Geoffrey De Smet <[email protected]> writes:
> Op 03-10-12 18:40, Phil Hord schreef:
>> But I feel your pain. I think the solution lies in relegating 'reset'
>> to the plumbing or the power-user realm of commands since I feel it is
>> quite overloaded and sometimes dangerous. There was a thread some
>> months back heading in this direction, but I failed to keep it going.
>>
>> http://comments.gmane.org/gmane.comp.version-control.git/185825
>
> I personally use git reset a lot:
> - Try an experiment
> - Commit a few commits as the experiment progresses
> - figure out that the experiment is a dead end
> - git reset all those _local_ commits
>
> The point is: they are local commits, so no harm done.
> But there's nothing preventing me from resetting pushed commits too,
> which would mean harm.
Even if you reset your local branch beyond the point you pushed out,
no harm is caused, as "git push" will catch that mistake, e.g.
: on 'master' that integrates with 'master' at remote
$ git reset --hard HEAD~4
: work work work and commit commit commit
$ git push origin master
... will result in refusal due to non-fast-forward
And then you can recover from it easily; one workflow may go like
this:
: update refs/remotes/origin/master, among other things
$ git fetch origin
: recover the "work work ... commit commit" part
$ git rebase origin/master
Another thing we could think about doing is to warn at the point you
reset your head away.
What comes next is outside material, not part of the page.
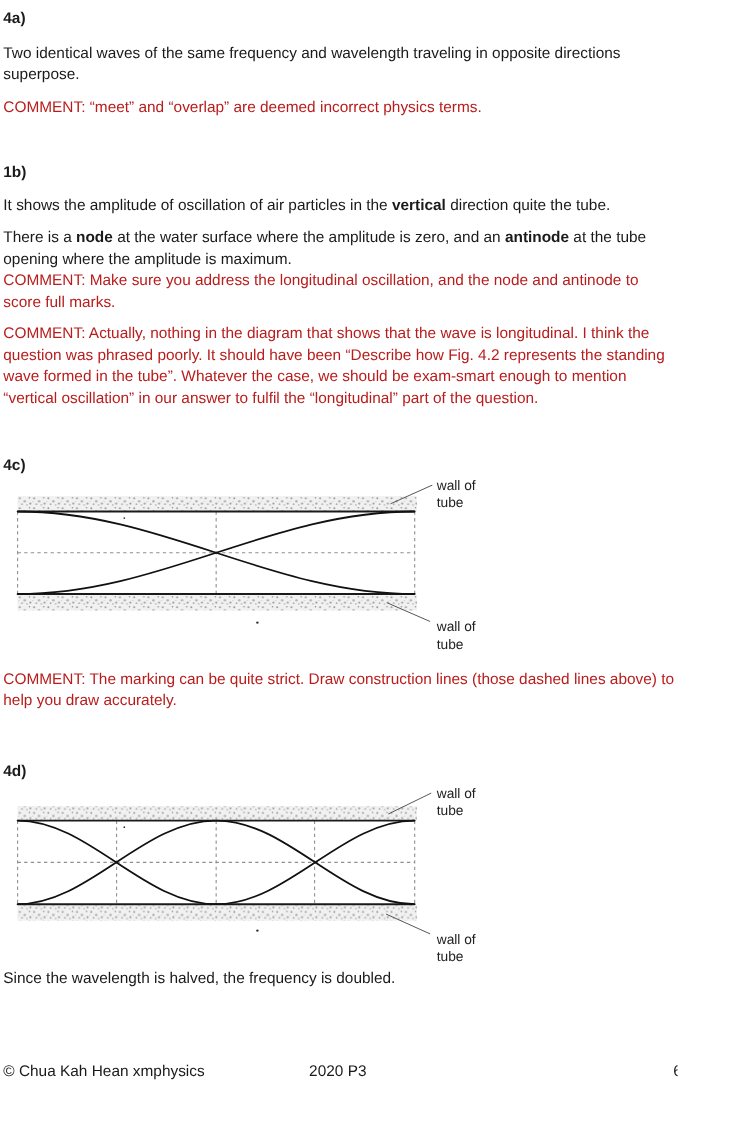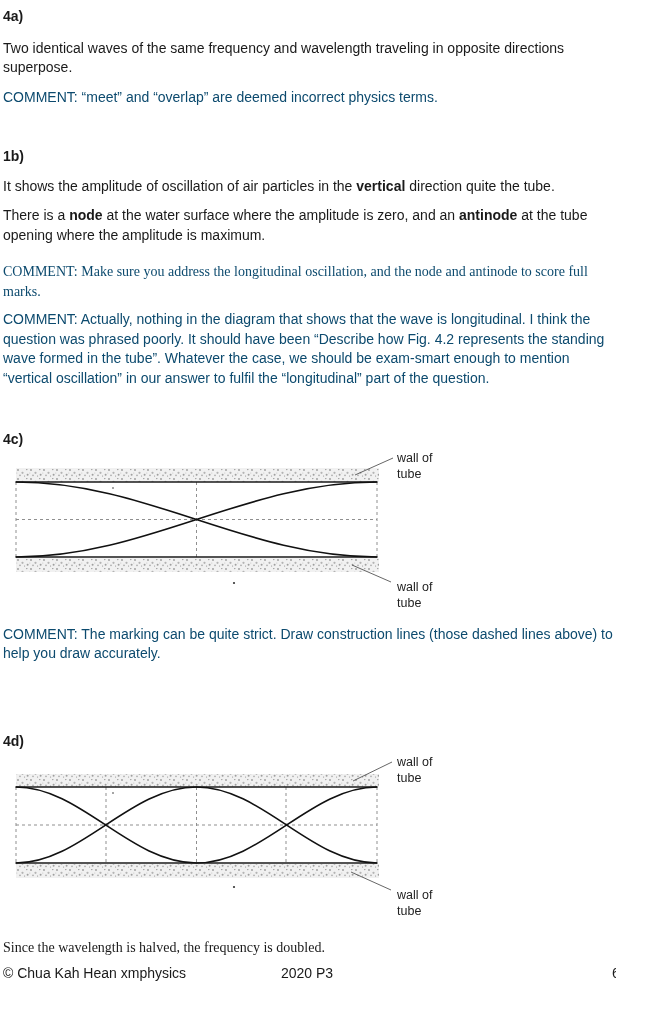"COMMENT: “meet” and “overlap” are" .comment { color: #0c4a6e -> #b91c1c }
The above "reset --hard HEAD~4", before doing
what it was told to do, could perform:
git rev-list HEAD~4..HEAD
(replace "HEAD~4" with whereever you are attempting to go) and see
if any of the listed commits is an ancestor of @{upstream} of the
current branch. And if that is true, then your updated "reset" can
issue a warning, just like "git checkout branchname" to leave the
detached HEAD state gives you a friendly warning.